Optimizing Jerky Drying Time with Minimal Product Impact
Timothy J. Bowser*, R. Scott Frazier, Paul R. Weckler, Stacey J. Kowalski
Identifiers and Pagination:Year: 2009
First Page: 79
Last Page: 83
Publisher Id: TOFSJ-3-79
Article History:Received Date: 10/4/2008
Revision Received Date: 22/5/2009
Acceptance Date: 18/6/2009
Electronic publication date: 4/9/2009
Collection year: 2009
open-access license: This is an open access article distributed under the terms of the Creative Commons Attribution 4.0 International Public License (CC-BY 4.0), a copy of which is available at: https://creativecommons.org/licenses/by/4.0/legalcode. This license permits unrestricted use, distribution, and reproduction in any medium, provided the original author and source are credited.

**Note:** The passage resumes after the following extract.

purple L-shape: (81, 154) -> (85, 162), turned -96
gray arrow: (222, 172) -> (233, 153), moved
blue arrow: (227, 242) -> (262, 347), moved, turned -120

Jerky products are a popular snack in today’s society. The process of making jerky products is very time consuming –especially the dehydration process. If the process is sped up the producer will save time and money. This study focuses mainly on speeding up dehydration time with minimal potential impact on the final product. Beef jerky was our test product and was made from eye of round sliced to 5 mm, vacuum packaged and frozen to -10C. The product was marinated in a jerky seasoning for 1 hour. A two level factorial array experiment was designed to identify the optimum levels of four control factors that could affect dehydration time: pH, freeze/thaw, product orientation, and tenderization. Half of the packages were thawed at 5C and then refrozen to account for two levels of freeze-thaw cycles. The two pH levels were “unadjusted” and “adjusted”. White vinegar was added to the marinade to adjust the pH to within 5 to 5.25. Half of the jerky samples were tenderized by adding 0.5 mg of a commercial liquid papain preparation to the marinade. The meat was pasteurized under a wet bulb temperature of 60C for 12 min and dried for 5 hours at 65C dry bulb. Treatments were repeated in triplicate. Tenderizer had the greatest effect on reducing the dehydration time, followed by adjusted pH and vertical orientation. Dehydration times for all experiments averaged 258 min and ranged from 146 to 386 min. A response optimization model predicted (95% confidence level) a dehydration time of 178 min.